Jaff – Massive spam campaign
Jaff is a strain of ransomware that is very similar to Locky. At first glance, it is quite simple and yet, or perhaps just because, very successful. It also spreads as spam and uses botnet Necurs to send malicious emails. It addresses potential victims at an impressive rate of approximately 5 million e-mails per hour.
Like many other variants of ransomware, Jaff comes as a PDF attachment. When the user opens the file, a single-line document appears and a pop-up window asks if he wants to open the embedded document. If so, the MS Word document opens with instructions on how to turn off macro protection.
If this user also trusts and enables macros, the Jaff binary file will be downloaded. This is followed by the traditional encryption of documents and the requirement to pay the ransom. For more details, the user is directed to a page on the dark web.
Compared to Locky and similar ransomware, Jaff can be described as relatively expensive. If users want to recover their encrypted files, they have to pay a ransom of almost 3000 USD. Most of the ransomware will be satisfied with a ransom of hundreds of USD.
Cerber – ransomware as a service
Cerber is an example of where ransomware technology is evolving. It is offered as a ransomware-as-a-service (RaaS). In practice, this means that anyone can buy an attack in exchange for forty percent of the money received.
Cerber targeted the Office 365 cloud users with a sophisticated phishing campaign that affected millions of users around the world. It was particularly successful in post-Soviet countries such as Armenia, Azerbaijan, Belarus, Georgia, Kyrgyzstan, Kazakhstan, Moldova, Russia, Turkmenistan, Tajikistan, Ukraine or Uzbekistan.
The attack is done so that the victim receives an e-mail with an infected Microsoft Office document attached. Once running, ransomware can run silently in the background during the encryption phase without raising any suspicion. When encryption is complete, the user finds the ransom information in the encrypted folders and often in the background wallpaper.
At its peak in early 2017, Cerber accounted for 26% of all ransomware infections. It uses strong RSA encryption and there are currently no decoders available to recover the encrypted files.
Ryuk – bitcoin memories
Ryuk is part of a relatively new family of ransomware that was first recorded in August 2018.
Unlike ransomware that exploits security holes or spam, Ryuk is used to target specific organizations. It focuses mainly on large goals, which can be expected to pay a lot of money to restore their files.
Ryuk uses robust algorithms such as RSA4096 and AES-256 to encrypt files. Subsequently, it requires payment of ransom ranging from 15 to 50 bitcoins.
Its creators have already earned 4 million USD, which they received in 52 payments.
Experts have initially assumed that Ryuk has its roots in North Korea based on source code studies. They assumed that most of the code was identical to Hermes’ ransomware, however, further investigation showed that the authors probably came from Russia and built the malicious application on the stolen code.
Dharma – Enter your password!
Dharma is a cryptovirus that uses contact email and random letter combinations to identify encrypted files.

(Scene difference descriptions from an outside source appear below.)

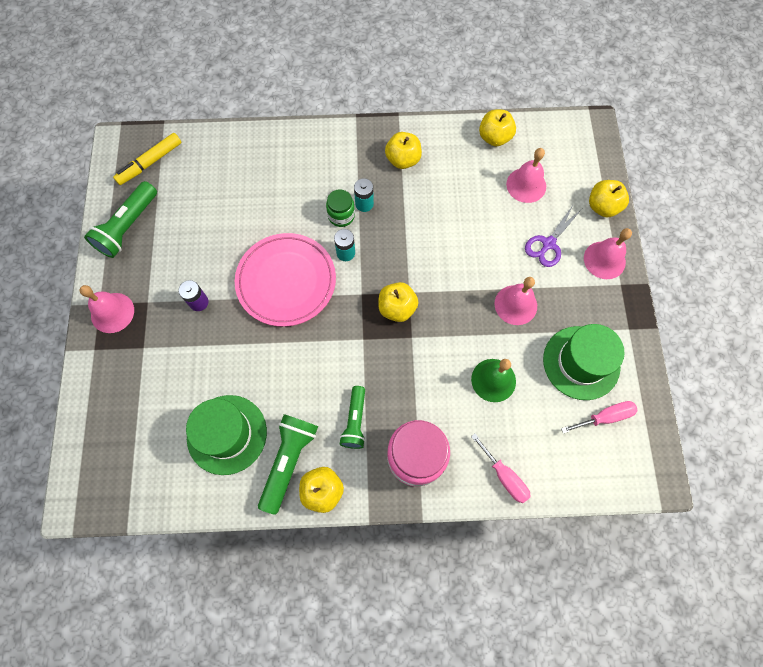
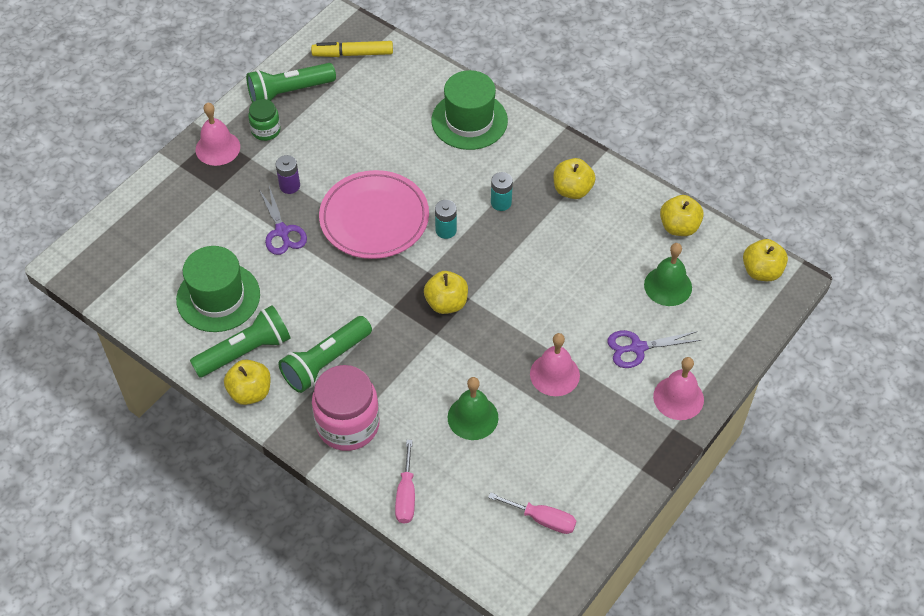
camera: 40 degrees right, 15 degrees down
green jar [326,189,355,227] -> green jar moved to [248,99,281,141]
green flashlight [339,386,365,449] -> green flashlight [279,316,372,393], size x1.51
pink bell [506,148,546,203] -> green bell [644,243,692,306]
green hat [543,324,625,400] -> green hat moved to [431,70,508,150]
yellow apple [589,180,629,217] -> yellow apple moved to [743,239,788,281]
none -> purple scissors [259,186,307,255]

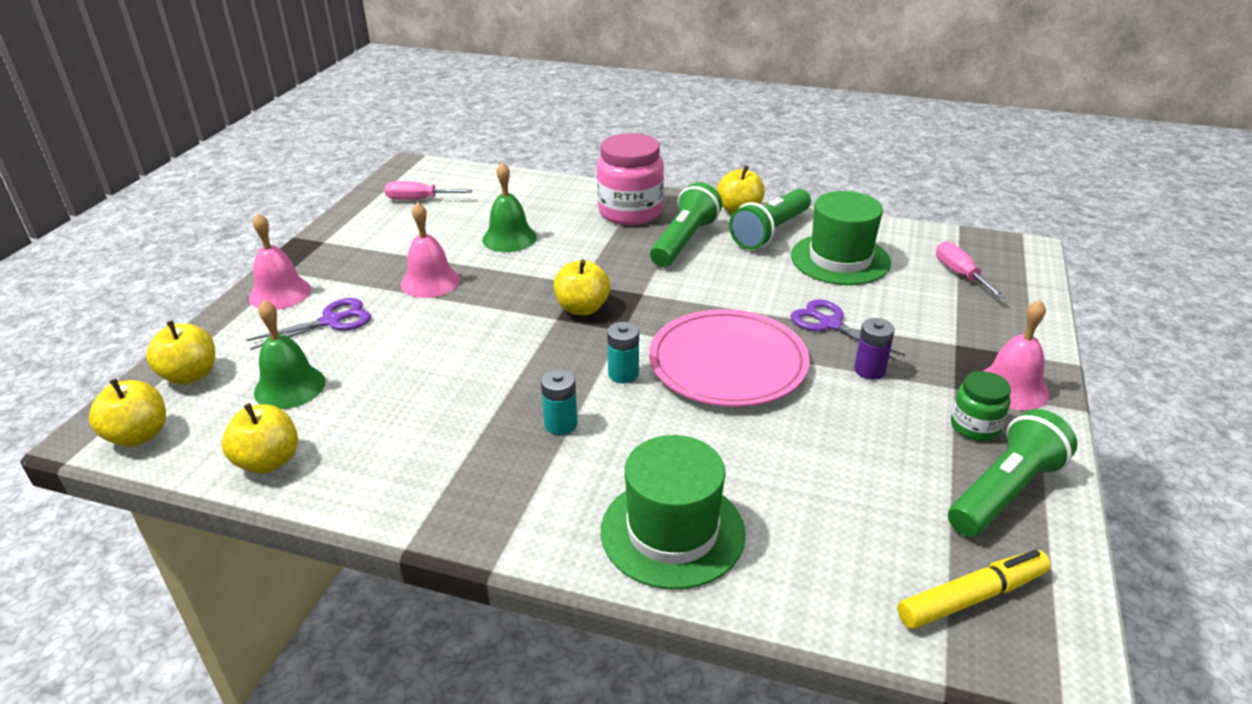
camera: 160 degrees right, 20 degrees down
pink screwdriver [395,440,415,524] -> pink screwdriver moved to [936,241,1006,298]
yellow apple [554,158,596,199] -> yellow apple moved to [146,320,215,385]

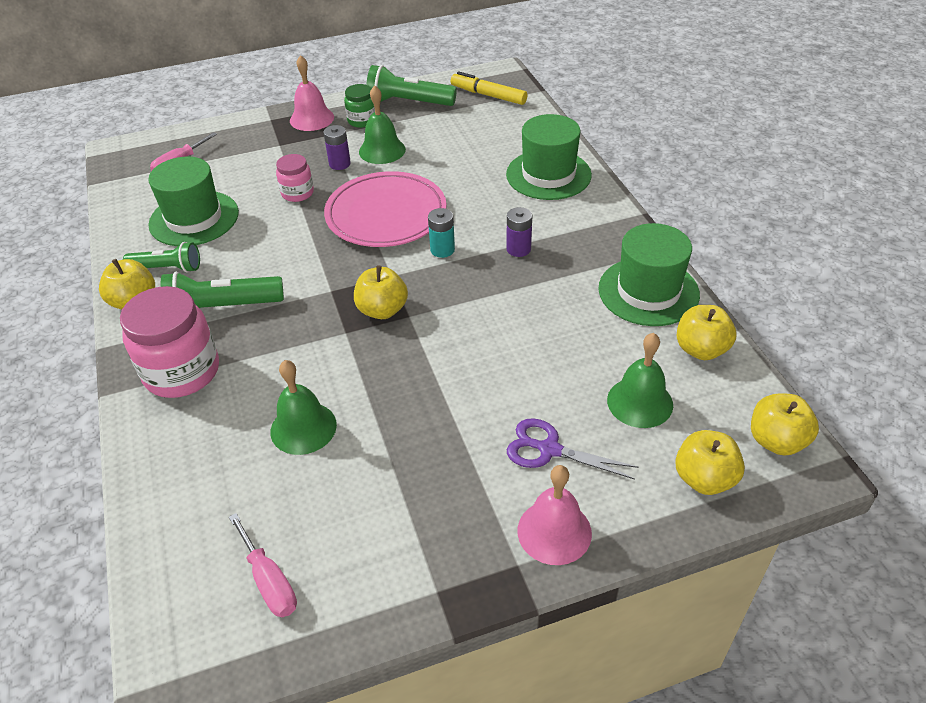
camera: 125 degrees left, 10 degrees up
pink bell [401,202,460,298] -> none
turquoise battery [541,369,577,435] -> purple battery [506,207,532,257]
green flashlight [729,189,811,250] -> green flashlight [123,242,200,272], size x0.66
purple scissors [791,299,905,361] -> pink jar [276,154,314,202]
none -> green bell [359,85,406,164]
none -> green hat [598,223,700,326]

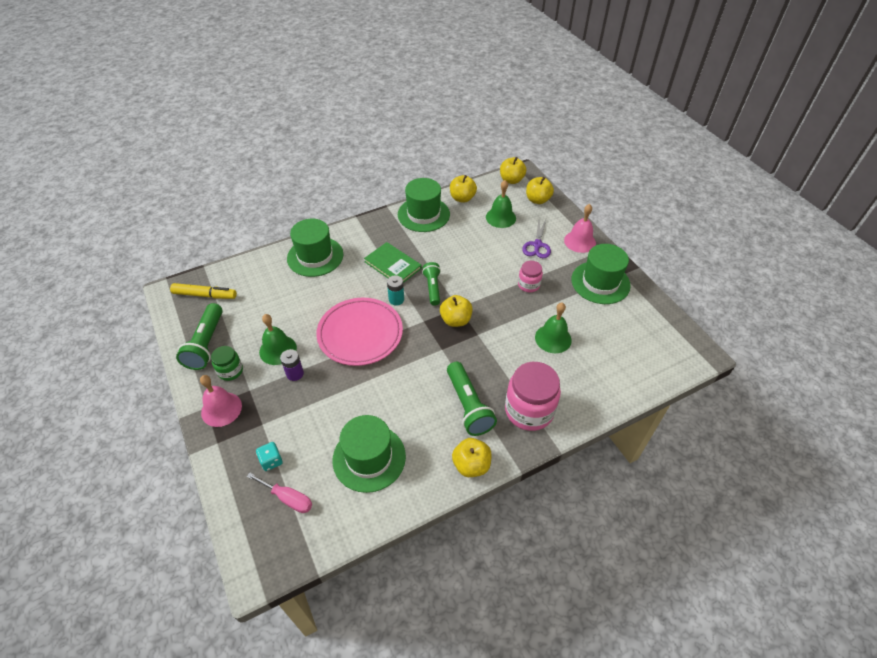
camera: 100 degrees left, 5 degrees up
green flashlight [123,242,200,272] -> green flashlight moved to [422,262,441,306]
pink screwdriver [229,513,297,617] -> none
pink jar [276,154,314,202] -> pink jar moved to [518,261,543,292]
yellow marker [451,71,528,105] -> yellow marker turned 105 degrees counterclockwise [170,283,237,299]
purple battery [506,207,532,257] -> green book [364,242,422,283]
none -> turquoise dice [256,442,283,471]
none -> green hat [571,244,631,304]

It first hit the world in 2016, but its authors regularly release new versions. The latest versions of 2019 change the file extensions to .gif .AUF, .USA, .xwx, .best, and .heets.

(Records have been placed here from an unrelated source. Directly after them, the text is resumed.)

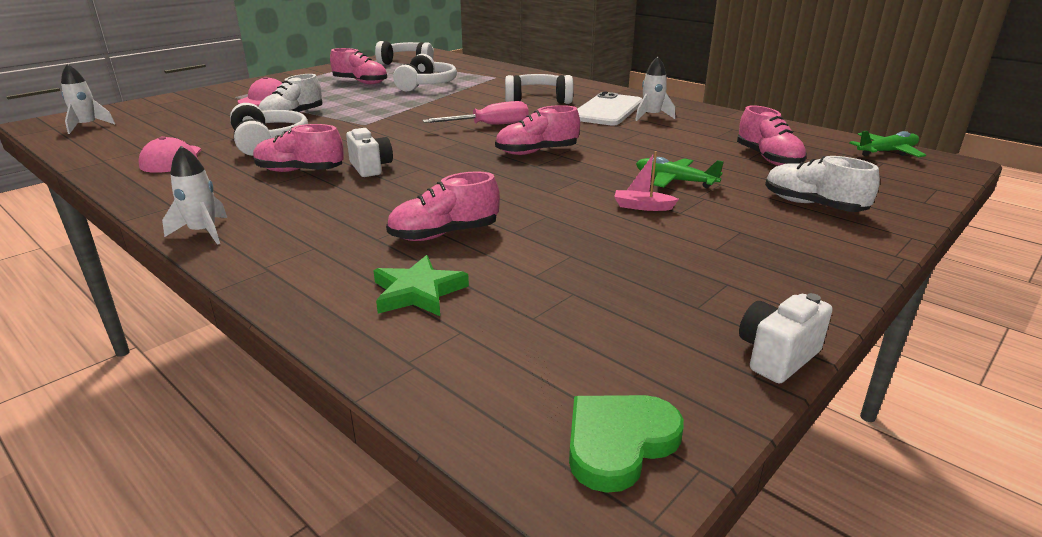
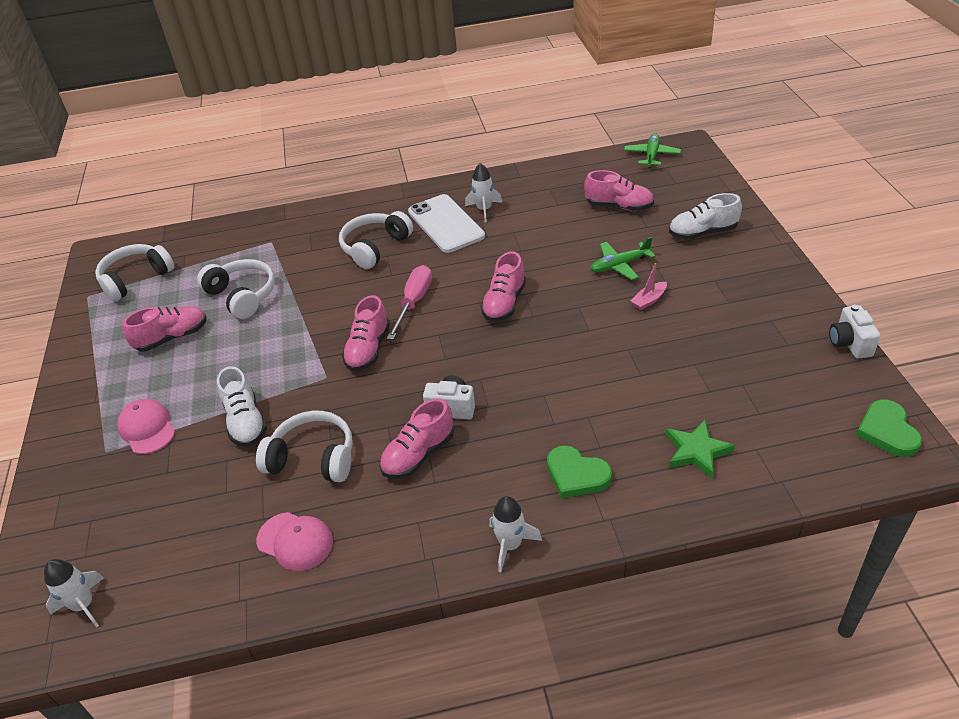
camera: 50 degrees left, 15 degrees up
pink shoe [386,171,500,241] -> pink shoe moved to [342,295,390,371]
none -> green heart [547,445,612,499]

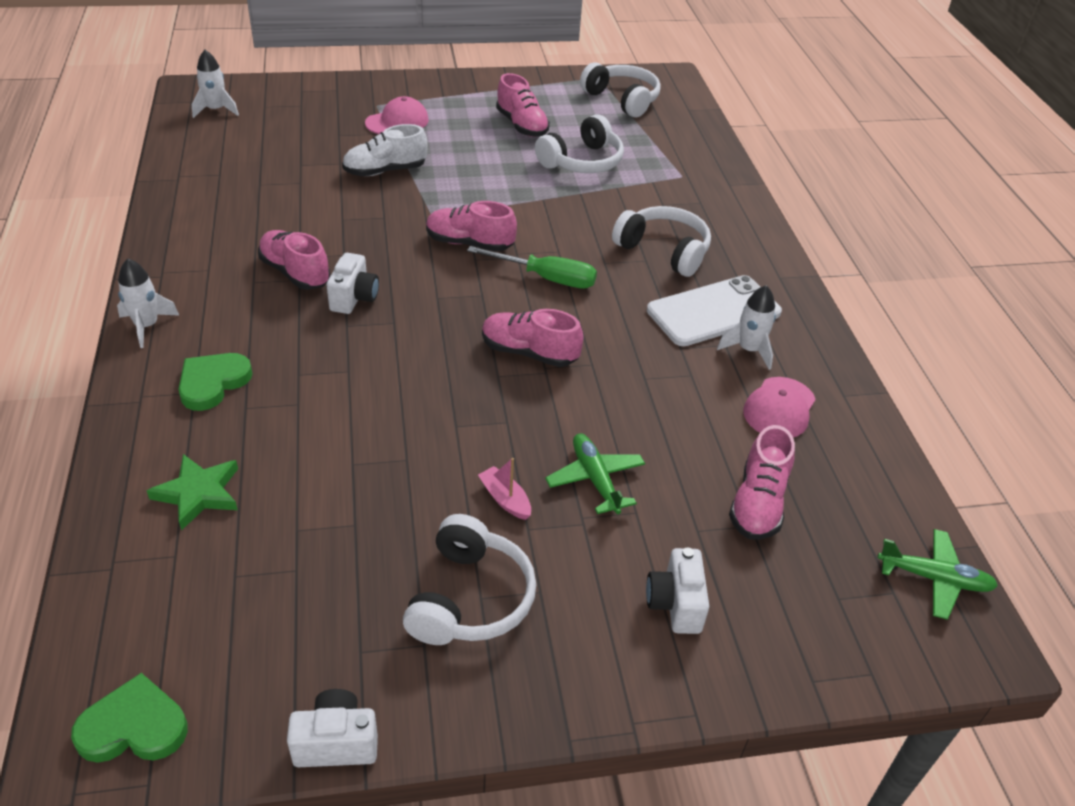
camera: 85 degrees right, 0 degrees up
white headphones [256,411,353,482] -> white headphones moved to [403,514,536,645]
pink cap [257,512,333,571] -> pink cap moved to [743,377,816,437]
pink screwdriver [387,265,432,340] -> green screwdriver [467,246,597,289]
white shoe [669,193,742,240] -> white camera [646,547,709,634]

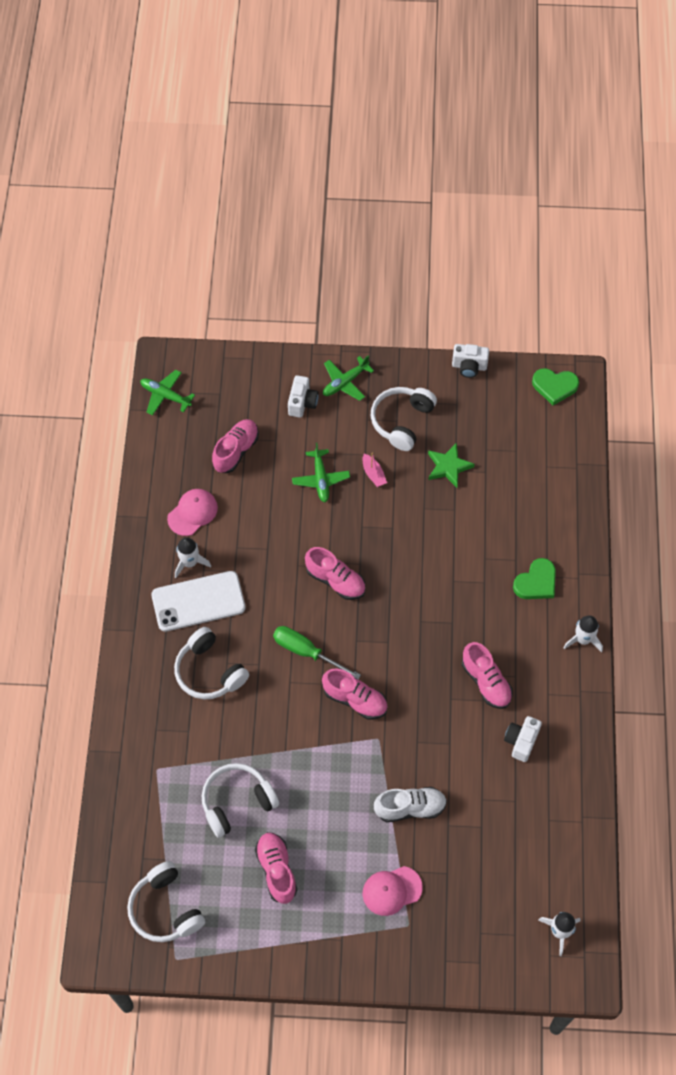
camera: 165 degrees left, 20 degrees up
green star [147,454,238,531] -> green star moved to [428,443,475,488]
white camera [327,253,379,314] -> white camera moved to [504,716,542,762]
none -> green plane [323,355,374,401]

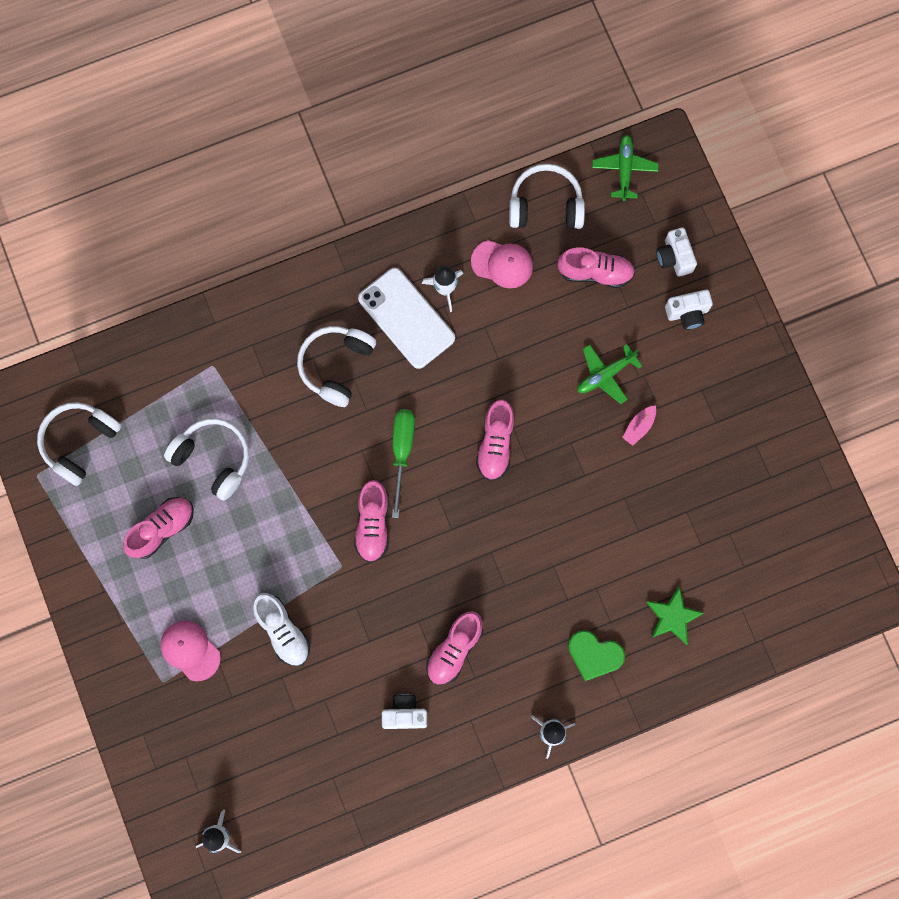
camera: 65 degrees right, 15 degrees up
green plane [323,355,374,401] -> none
white headphones [371,387,437,451] -> white headphones moved to [509,164,585,229]
green star [428,443,475,488] -> green star moved to [646,586,704,645]
white camera [452,344,489,378] -> white camera moved to [656,227,697,277]
green heart [532,368,579,405] -> none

This malicious code was most successful in November 2018, when it infected a hospital in Texas and encrypted many stored records. Fortunately, the hospital was able to recover from the attack without paying a ransom.
The latest variants are still distributed via junk mail containing an attachment. The user is persuaded by the contents of the message to open the attached file – if user does so, user is prompted to enter the password contained in the text.

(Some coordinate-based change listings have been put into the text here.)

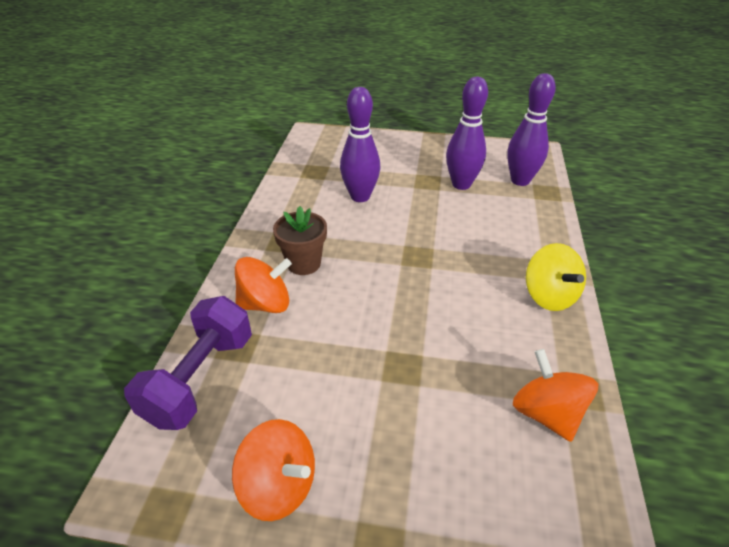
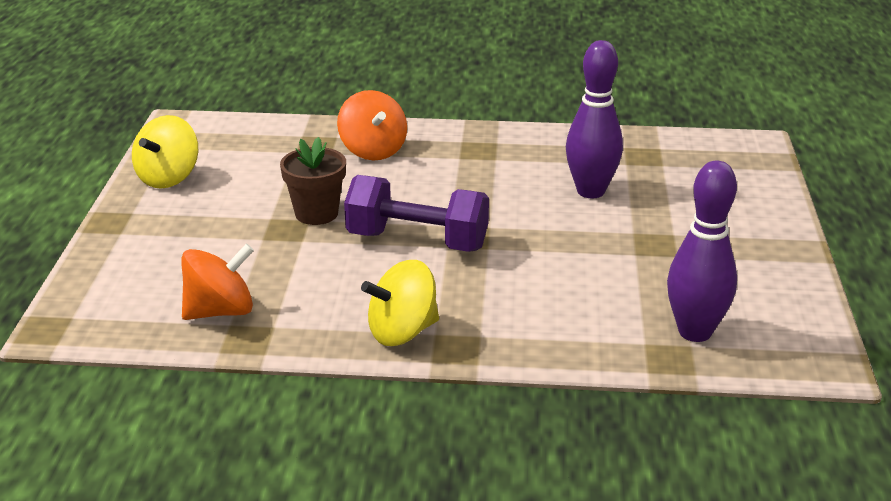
camera: 85 degrees right, 10 degrees down
purple dumbbell [124,296,252,430] -> purple dumbbell moved to [344,175,489,252]
orange spinning top [232,419,315,521] -> yellow spinning top [132,115,198,189]
brown flower pot [273,206,327,275] -> brown flower pot moved to [280,137,346,225]
purple bowling pin [446,77,488,190] -> none

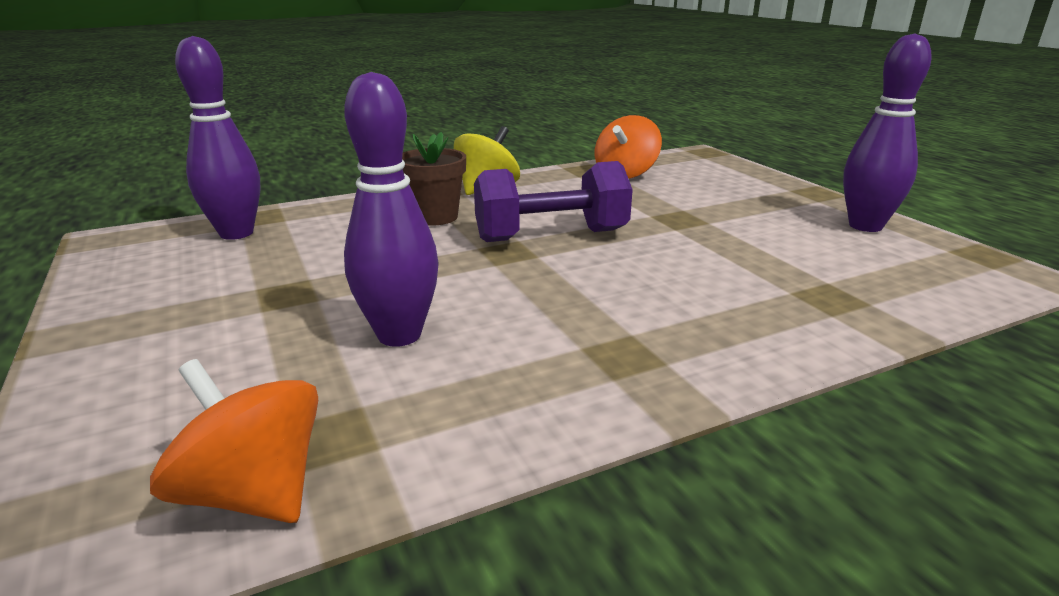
camera: 150 degrees right, 5 degrees down
yellow spinning top [132,115,198,189] -> purple bowling pin [843,33,932,232]
brown flower pot [280,137,346,225] -> brown flower pot moved to [402,132,466,226]
orange spinning top [337,90,407,160] -> orange spinning top moved to [150,359,318,523]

Then you will download the self-extracting archive named Defender.exe and uninstall the ESET antivirus program (if installed on your computer). ESET graphical user interface distributes the user’s attention during encryption. After encrypting the files, a traditional ransom request follows.
Bitpaymer – do not spare the victims
Bitpaymer is a novelty on the ransomware scene – it was discovered in July 2019, according to Symantec. While most ransomware authors focus on the intervention of a large number of victims, who demand a relatively low ransom, Bitpaymer certainly does not spare their victims. It focuses on large organizations that require amounts in the range of 100k to 250k USD.
In addition to encrypting the files, ransomware runs the risk of sending confidential data to the media if the ransom payment requirements are not met. Sophisticated and trained, ESET has traced its origins – behind Bitpaymer is the creator of Dridex – the infamous Trojan horse, which has caused confusion in the banking industry.
Trojan terminates database server processes on the infected computer and encrypts all files, changing their extension to .lock. In addition, it deletes all shadow copies to prevent the computer from being restored to a previous state.